O problema:
Por favor, retome o texto sobre os acidentes de trânsito no Acre a partir da última frase apresentada e dê continuidade a ele.

Os acidentes de trânsito no Acre não diferem da tendência nacional, conforme levantamento do site Vias Seguras (2017), o qual aponta que, em 2010, 140 pessoas foram mortas em decorrência de acidentes de trânsito nas rodovias federais, estaduais e municipais. A mesma fonte, divulgando os dados do Ministério da Saúde (Datasus), destaca os seguintes dados: ocorreram 158 óbitos em 2012, 129 em 2013, 136 em 2014 e 114 em 2015.
Dentro desse contexto, pesquisas sobre os fatores que levam os usuários das vias a desrespeitar a legislação de trânsito, a partir da visão de grupos sociais, são extremamente relevantes, pois subsidiarão os gestores, agentes da autoridade de trânsito e os usuários das vias públicas na implementação, execução e cumprimento de medidas minimizadoras dos índices de infrações e de acidentes.
Diante da escassez de estudos dessa natureza no estado do Acre, considerou-se a necessidade de compreender os comportamentos que levam os condutores a infringirem as normas que regem o trânsito e, consequentemente, à ocorrência de acidentes. Assim, espera-se contribuir para que o presente estudo possa subsidiar o planejamento das ações voltadas ao cumprimento da legislação de forma livre e consciente.
Como resultado da pesquisa, foi possível constatar que os grupos sociais em estudo detêm o conhecimento sobre a legislação de trânsito e admitem a importância de obedecê-la como forma de reduzir as mortes decorrentes de acidentes de trânsito. Todavia, quando confrontados com suas condutas sobre cometimento de infrações, ambos se destacaram, nesta análise, de forma paradoxal, ou seja, a teoria diverge da prática.

Material fornecido:
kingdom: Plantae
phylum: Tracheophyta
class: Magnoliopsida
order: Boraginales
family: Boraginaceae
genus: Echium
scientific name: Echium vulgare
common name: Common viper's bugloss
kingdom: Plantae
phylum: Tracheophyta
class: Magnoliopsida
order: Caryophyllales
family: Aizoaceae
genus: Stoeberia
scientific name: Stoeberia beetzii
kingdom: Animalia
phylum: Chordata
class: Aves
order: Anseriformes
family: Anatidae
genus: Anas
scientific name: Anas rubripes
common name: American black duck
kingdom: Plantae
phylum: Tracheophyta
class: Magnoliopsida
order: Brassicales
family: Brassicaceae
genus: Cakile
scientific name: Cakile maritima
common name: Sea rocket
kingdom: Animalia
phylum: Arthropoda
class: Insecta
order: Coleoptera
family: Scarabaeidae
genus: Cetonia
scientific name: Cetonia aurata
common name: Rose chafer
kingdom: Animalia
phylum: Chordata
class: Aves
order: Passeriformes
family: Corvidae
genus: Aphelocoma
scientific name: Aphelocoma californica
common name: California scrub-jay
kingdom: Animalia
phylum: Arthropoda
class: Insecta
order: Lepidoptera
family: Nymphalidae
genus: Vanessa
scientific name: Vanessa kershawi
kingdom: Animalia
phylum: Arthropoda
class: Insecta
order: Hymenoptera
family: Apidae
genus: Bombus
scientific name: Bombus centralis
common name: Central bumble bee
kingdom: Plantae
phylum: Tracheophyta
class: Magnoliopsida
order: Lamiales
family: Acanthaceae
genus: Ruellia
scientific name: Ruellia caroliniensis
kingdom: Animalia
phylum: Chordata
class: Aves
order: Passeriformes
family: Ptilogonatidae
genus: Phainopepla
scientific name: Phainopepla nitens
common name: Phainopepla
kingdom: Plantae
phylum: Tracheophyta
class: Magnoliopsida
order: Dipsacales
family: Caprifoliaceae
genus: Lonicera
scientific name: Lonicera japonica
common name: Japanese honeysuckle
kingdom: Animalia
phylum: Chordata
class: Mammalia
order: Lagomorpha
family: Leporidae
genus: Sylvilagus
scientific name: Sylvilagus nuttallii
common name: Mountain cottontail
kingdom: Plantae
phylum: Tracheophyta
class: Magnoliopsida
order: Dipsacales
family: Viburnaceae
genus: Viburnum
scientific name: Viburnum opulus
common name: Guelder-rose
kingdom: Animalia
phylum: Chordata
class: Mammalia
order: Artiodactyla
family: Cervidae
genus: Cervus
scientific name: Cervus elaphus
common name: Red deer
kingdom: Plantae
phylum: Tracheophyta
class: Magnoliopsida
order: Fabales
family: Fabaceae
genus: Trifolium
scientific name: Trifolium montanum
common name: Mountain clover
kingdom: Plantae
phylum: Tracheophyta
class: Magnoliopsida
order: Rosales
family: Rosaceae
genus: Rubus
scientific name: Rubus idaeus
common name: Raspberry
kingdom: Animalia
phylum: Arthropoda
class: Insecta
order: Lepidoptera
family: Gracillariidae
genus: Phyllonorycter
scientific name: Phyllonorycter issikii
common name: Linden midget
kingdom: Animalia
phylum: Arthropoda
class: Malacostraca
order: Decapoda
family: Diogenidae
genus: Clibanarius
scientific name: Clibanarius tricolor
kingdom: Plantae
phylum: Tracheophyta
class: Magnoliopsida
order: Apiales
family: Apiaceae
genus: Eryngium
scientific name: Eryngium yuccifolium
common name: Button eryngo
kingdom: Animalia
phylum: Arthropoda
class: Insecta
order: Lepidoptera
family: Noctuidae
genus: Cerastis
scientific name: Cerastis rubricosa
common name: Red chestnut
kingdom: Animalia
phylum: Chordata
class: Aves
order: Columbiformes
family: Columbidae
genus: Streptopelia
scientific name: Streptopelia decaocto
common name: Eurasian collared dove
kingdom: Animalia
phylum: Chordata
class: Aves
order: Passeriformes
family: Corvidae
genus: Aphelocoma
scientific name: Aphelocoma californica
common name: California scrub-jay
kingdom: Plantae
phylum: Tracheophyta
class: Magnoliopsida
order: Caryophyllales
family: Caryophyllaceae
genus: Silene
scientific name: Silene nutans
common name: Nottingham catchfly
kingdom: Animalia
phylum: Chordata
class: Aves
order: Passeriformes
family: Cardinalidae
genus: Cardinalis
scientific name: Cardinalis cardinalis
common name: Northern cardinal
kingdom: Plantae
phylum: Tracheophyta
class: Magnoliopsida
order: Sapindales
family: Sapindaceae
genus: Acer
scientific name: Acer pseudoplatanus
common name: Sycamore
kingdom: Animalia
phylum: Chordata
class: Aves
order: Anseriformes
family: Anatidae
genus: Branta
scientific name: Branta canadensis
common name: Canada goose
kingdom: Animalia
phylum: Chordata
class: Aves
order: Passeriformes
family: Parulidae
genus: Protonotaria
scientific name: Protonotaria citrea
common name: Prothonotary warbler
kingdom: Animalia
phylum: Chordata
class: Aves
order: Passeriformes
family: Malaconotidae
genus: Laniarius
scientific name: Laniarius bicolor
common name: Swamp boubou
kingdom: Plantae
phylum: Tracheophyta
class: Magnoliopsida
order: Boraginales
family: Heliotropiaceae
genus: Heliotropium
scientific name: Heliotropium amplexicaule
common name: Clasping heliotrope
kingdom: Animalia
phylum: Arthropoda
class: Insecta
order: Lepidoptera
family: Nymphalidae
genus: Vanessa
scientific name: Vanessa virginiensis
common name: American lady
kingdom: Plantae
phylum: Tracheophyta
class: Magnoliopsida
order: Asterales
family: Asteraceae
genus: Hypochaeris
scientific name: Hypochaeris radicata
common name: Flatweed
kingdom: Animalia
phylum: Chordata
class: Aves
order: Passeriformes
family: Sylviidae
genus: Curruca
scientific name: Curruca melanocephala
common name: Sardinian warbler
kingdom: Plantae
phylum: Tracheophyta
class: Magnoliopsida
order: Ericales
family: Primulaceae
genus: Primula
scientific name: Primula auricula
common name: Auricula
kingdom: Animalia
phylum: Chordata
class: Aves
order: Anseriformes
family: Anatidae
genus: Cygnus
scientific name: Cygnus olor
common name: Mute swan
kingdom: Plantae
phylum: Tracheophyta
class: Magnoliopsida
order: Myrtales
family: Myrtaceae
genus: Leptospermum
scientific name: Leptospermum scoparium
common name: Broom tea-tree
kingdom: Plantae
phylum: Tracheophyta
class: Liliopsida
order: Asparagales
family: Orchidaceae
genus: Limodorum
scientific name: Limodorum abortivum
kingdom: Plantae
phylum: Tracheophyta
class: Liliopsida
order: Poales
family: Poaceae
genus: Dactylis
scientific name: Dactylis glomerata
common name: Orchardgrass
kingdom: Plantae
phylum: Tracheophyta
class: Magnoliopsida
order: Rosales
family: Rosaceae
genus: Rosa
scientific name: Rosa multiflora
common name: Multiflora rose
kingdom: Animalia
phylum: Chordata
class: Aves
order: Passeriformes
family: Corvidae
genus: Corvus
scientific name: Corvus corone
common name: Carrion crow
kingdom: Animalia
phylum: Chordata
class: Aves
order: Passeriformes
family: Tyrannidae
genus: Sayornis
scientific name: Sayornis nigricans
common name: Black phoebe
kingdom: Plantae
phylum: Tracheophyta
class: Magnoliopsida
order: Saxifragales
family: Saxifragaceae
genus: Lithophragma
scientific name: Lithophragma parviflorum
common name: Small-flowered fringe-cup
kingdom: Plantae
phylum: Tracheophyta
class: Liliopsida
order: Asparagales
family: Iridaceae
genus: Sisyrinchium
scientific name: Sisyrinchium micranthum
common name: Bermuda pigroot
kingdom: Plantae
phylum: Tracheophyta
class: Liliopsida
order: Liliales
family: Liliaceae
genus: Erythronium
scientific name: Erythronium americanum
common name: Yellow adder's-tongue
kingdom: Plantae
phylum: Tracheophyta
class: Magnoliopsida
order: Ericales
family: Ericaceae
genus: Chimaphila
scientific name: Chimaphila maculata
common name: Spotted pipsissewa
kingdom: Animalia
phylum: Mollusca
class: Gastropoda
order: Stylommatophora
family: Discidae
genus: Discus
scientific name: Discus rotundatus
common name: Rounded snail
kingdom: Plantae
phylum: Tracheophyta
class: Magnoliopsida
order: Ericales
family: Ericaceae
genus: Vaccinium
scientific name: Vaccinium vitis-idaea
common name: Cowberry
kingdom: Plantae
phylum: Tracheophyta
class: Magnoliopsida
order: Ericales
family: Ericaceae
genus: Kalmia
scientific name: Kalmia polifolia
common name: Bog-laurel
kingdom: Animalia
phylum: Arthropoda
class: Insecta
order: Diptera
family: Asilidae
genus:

Resultado abaixo:
1 REFERENCIAL TEÓRICO
O embasamento teórico dessa pesquisa fez uso da teoria das Representações Sociais (TRS) idealizada por Serge Moscovici, para quem “As representações sociais são sempre um produto da interação e comunicação e elas tomam sua forma e configuração específicas a qualquer momento” (2007, p.21).
As interações citadas advêm do equilíbrio específico de processos de influência social, os quais refletem o pensamento de Moscovic, conforme o discurso: “(…) as coisas mudam na sociedade, isto é, para aqueles processos sociais, pelos quais a novidade e a mudança, como a conservação e preservação, se tornam parte da vida social” (MOSCOVICI, 2007, p. 15).
Neste contexto, Celso Pereira de Sá, discorrendo sobre a TRS, a considera “(…) uma modalidade de saber gerada através da comunicação na vida cotidiana, com a finalidade prática de orientar os comportamentos em situações sociais concretas” (SÁ, 1998, p. 68).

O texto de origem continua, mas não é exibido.